**DATA FOR THIS EXERCISE:**

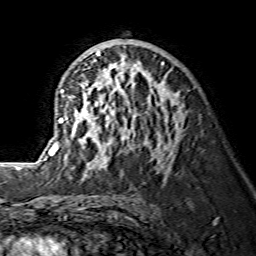
Breast MRI (dynamic contrast-enhanced), one axial slice. Position 80 of 134 along the scan axis. Cropped to one breast. Dynamic contrast-enhanced series, time point 2 of 7 at this slice position (early post-contrast). 1.5 T. TE 3.6 ms, TR 7.3 ms. 1.2 mm slice thickness. 256 × 256 image matrix, field of view 145 × 145 mm. Female patient.
Annotated regions visible in this slice (semi-automatically segmented with operator editing):
- enhancing-tissue mask used for the functional tumour volume (all voxels passing the contrast-enhancement thresholds inside the analysis volume; usually the tumour): bounding box [x1, y1, x2, y2] px = [45, 51, 164, 175]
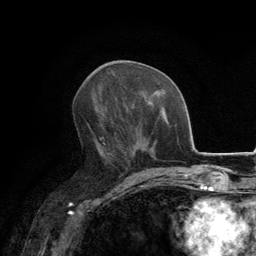
Breast MRI, one axial slice. Slice 65 of 134 in the series (ordered by position). Cropped to one breast. Dynamic contrast-enhanced series, time point 2 of 6 at this slice position (early post-contrast). 3 T. TE 2.8 ms, TR 7.7 ms. 1.2 mm slice thickness. 256 × 256 image matrix, field of view 170 × 170 mm. Female patient.
Outlined on this slice (semi-automatically segmented with operator editing):
- enhancing-tissue mask used for the functional tumour volume (all voxels passing the contrast-enhancement thresholds inside the analysis volume; usually the tumour): box from (x=95, y=109) to (x=134, y=171) px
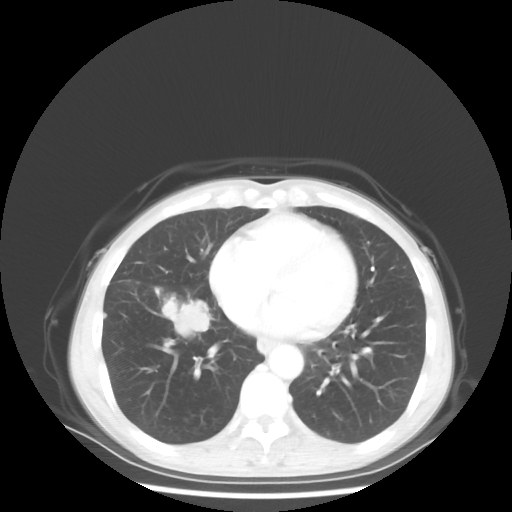
Chest CT, one axial slice. Slice 20 of 56 in the series (ordered by position). Reconstruction kernel STANDARD. 80 kVp. Lung window (W 1500 / L -600 HU). 5 mm slice thickness. 512 × 512 image matrix. Patient: female, 57 years. From the clinical record (not read from this slice): clinical TNM (as recorded): T1c N3 M1a.
Annotated regions visible in this slice (rectangle marked by the reading radiologist):
- lung tumour (recorded histology: adenocarcinoma): bounding box [x1, y1, x2, y2] px = [160, 296, 208, 339]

**WHAT IS BEING ASKED:** Tell how many lines of the data above hold the string "contrast". Give only the number.

**SOLUTION FOR THIS TASK:** 4